▶ [Exercise instructions]: This exercise asks for an exact copy of the lines from the one containing "fx_px: 2173" through the final line of the material, with pictures omitted.

#### Record extracts

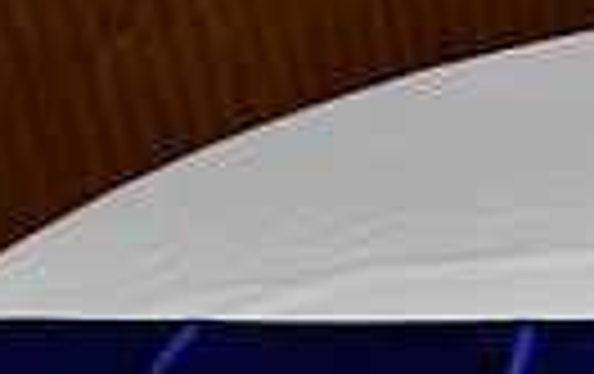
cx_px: 990
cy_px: 755
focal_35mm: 134
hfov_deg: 14.2
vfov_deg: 9.2
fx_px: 2173
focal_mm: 20
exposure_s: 1/640
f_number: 3.5
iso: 3200
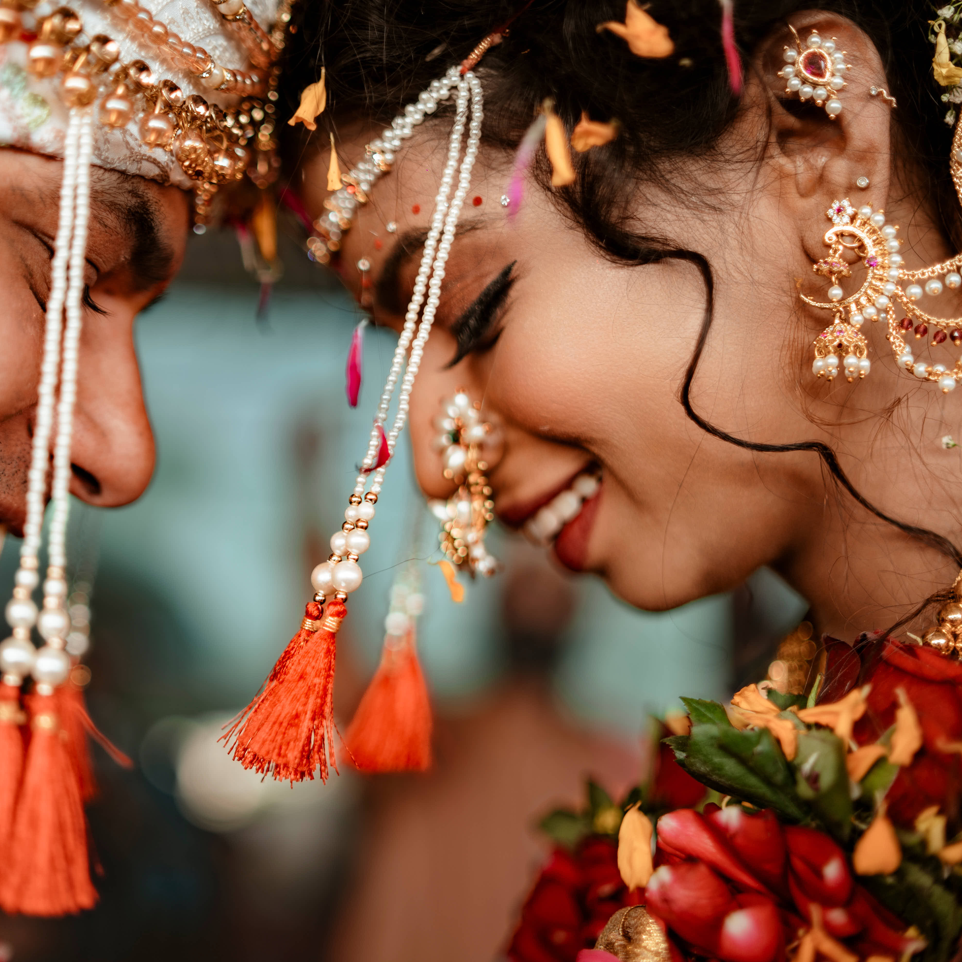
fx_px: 1415
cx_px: 311
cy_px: 483
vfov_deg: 37.6
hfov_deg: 37.1
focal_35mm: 45
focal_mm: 35
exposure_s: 1/320
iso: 100
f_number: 1.4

########

▶ [Reply]:
fx_px: 2173
focal_mm: 20
exposure_s: 1/640
f_number: 3.5
iso: 3200
fx_px: 1415
cx_px: 311
cy_px: 483
vfov_deg: 37.6
hfov_deg: 37.1
focal_35mm: 45
focal_mm: 35
exposure_s: 1/320
iso: 100
f_number: 1.4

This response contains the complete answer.